Q. How did studying law help you in getting through UPSC, do you think law graduates have an edge while preparing for the services?

Law helps you in Civil Services Examinations not just in clearing the optional paper but also helps you in a way to approach a text. So, when we study law we are not just reading the bare text we are also trying to understand the intent, a very good example of this is Article 21 a single statement, that has been interpreted in many ways by many books. This understanding  I  developed as a law student helped me in understanding the depth of everything while I was preparing. Law has helped me in many ways, it helped with the preparation of the GS-II paper because I have studied law for 5 years so it saved my time while I prepared for other subjects.

Q. Being a law graduate, when did you start preparing for the examination, and what was your strategy?

I started preparing for UPSC in my final year of law. I relied on current affairs, I read current affairs every day. I read the newspaper and followed up on some articles online. The strategy was very simple lead the NCERT. I did not read many books, I did not read Shankar for the environment, I did not read Nitin Singhania, I did not read Ramesh Sinha for economics. I stuck to NCERT. Read Less, Practice More!

Q. Have you worked with any law firm or practiced law before? Is it possible to prepare for competitive exams while working as a lawyer?

I have not worked in a law firm nor have I practiced as an advocate. I have only interned. I was working with Pratham for 6 months and trying to prepare but it was a difficult task since I had come home from  working8 hours or 9 hours shift and still stay motivated. One needs to have a different mindset to prepare for UPSC, first is to stay motivated, one should not feel complicit because you would be earning good money and despite this, you need to keep pushing yourself. Secondly, you need a supportive employer, at Pratham I met my Mentor Mr. Amandeep Rajgotra helped me prepare for this civil services examination he pushed me although he was my boss. I had to report him but he ensured that I get some time if not much so that I can prepare even during office hours.

Q. What message would you like to give to candidates who have recently passed Class XII and are willing to pursue law and to law graduates intending to pursue UPSC

Firstly make up your mind about what you want to do. Think about the entrance and the cut-off and prepare for the exam with as much focus as you prepared for CLAT. For students in Class XII,  firstly focus on the college you are entering into and don’t take it lightly.

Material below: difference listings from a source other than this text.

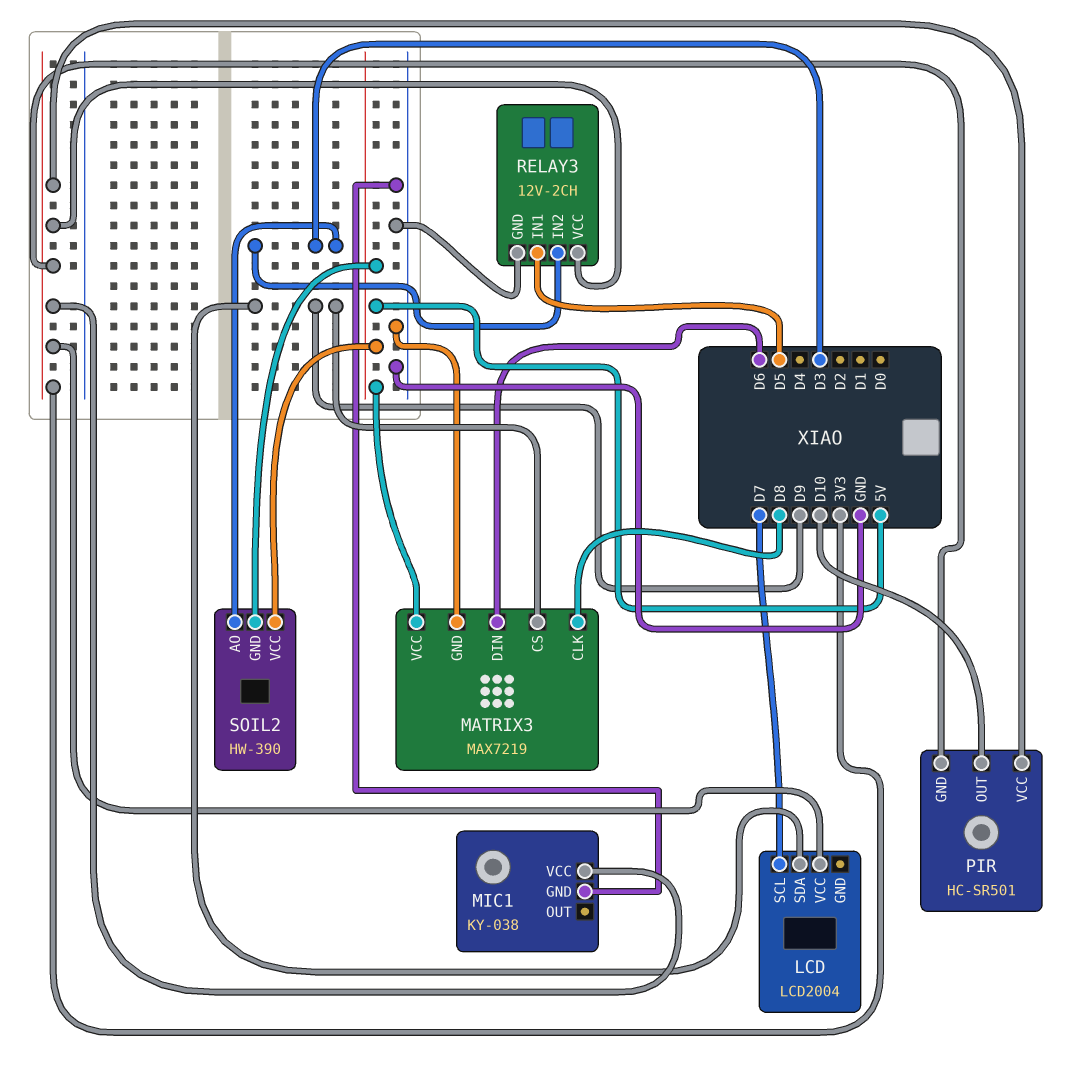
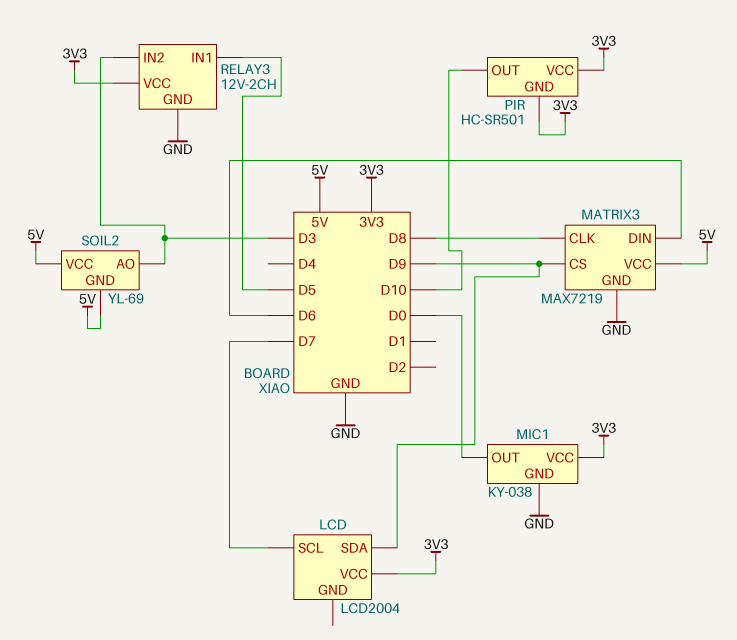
MIC1 pin OUT: none -> D0
SOIL2: HW-390 -> YL-69

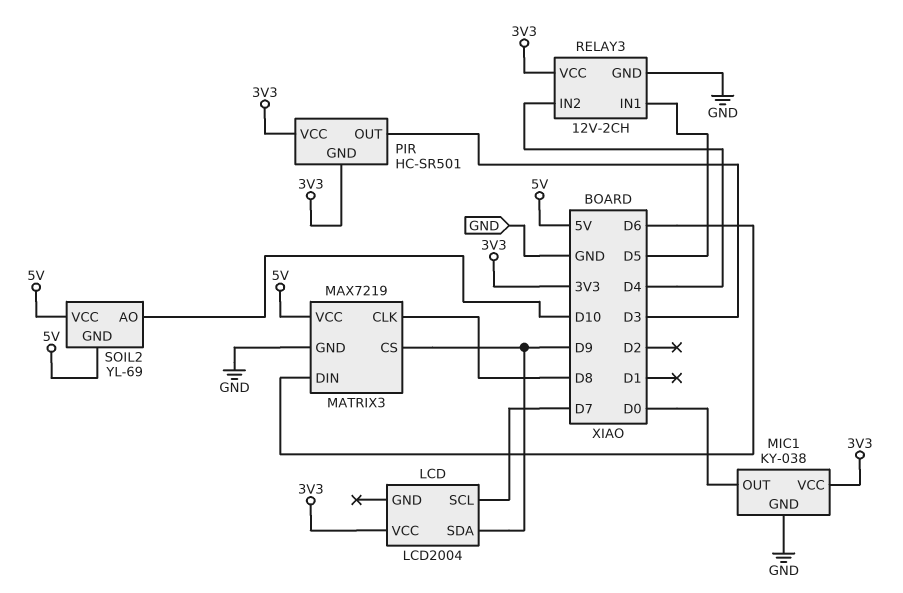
PIR pin OUT: D10 -> D3
RELAY3 pin IN2: D3 -> D4
SOIL2 pin AO: D3 -> D10

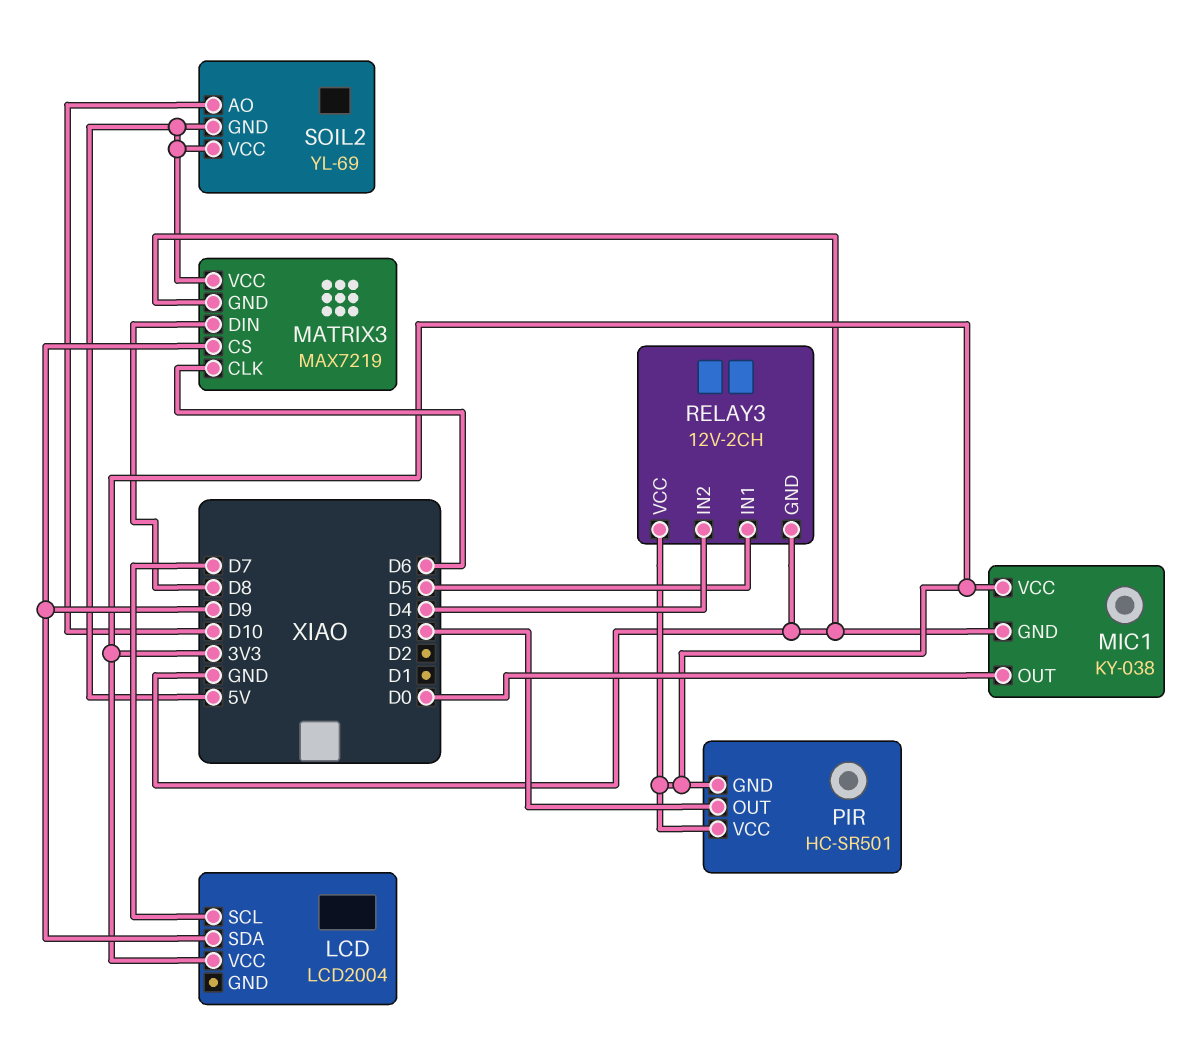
MATRIX3 pin CLK: D8 -> D6
MATRIX3 pin DIN: D6 -> D8

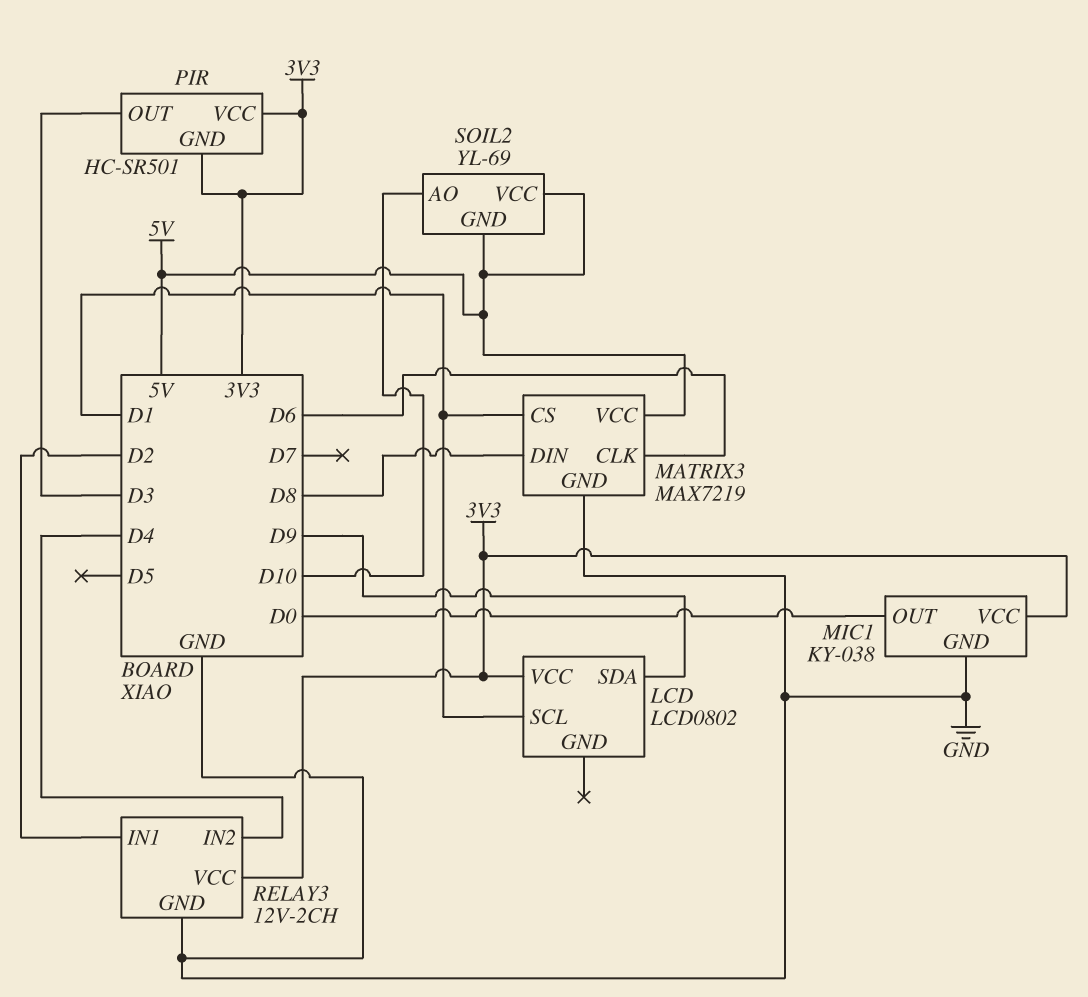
LCD: LCD2004 -> LCD0802
LCD pin SCL: D7 -> D1
MATRIX3 pin CS: D9 -> D1
RELAY3 pin IN1: D5 -> D2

Better the college better the support system you have, a good college always provides you with a cushion. Not every aspirant clears UPSC, so it is important to have a backup plan.

A message to the future aspirants

If you have decided to appear for UPSC, Sacrifice, don’t be afraid of Sacrifice, you’ll have to sacrifice many things be it your Social life, be it e Social Media, dedicate yourself to prepare for the exam. Unless and until you are not dedicated you can’t clear the exam. I have been interacting with toppers and I have met quite a few of them, I have not seen a single person who said “Nahi yar aese hi hogaya,” people have their own stories about their dedication and sacrific. Don’t take it lightly, don’t delay your decision.  Eliminate this mindset where you think "karlenge", "this is the first attempt". There is no such thing as a "Preparatory Attempt”, "try ka kuch nahi hota bhai, if you are saying that ye to mera pehla attempt hai, try kar raha hu main, try ka matlab nahi hoga," take it seriously.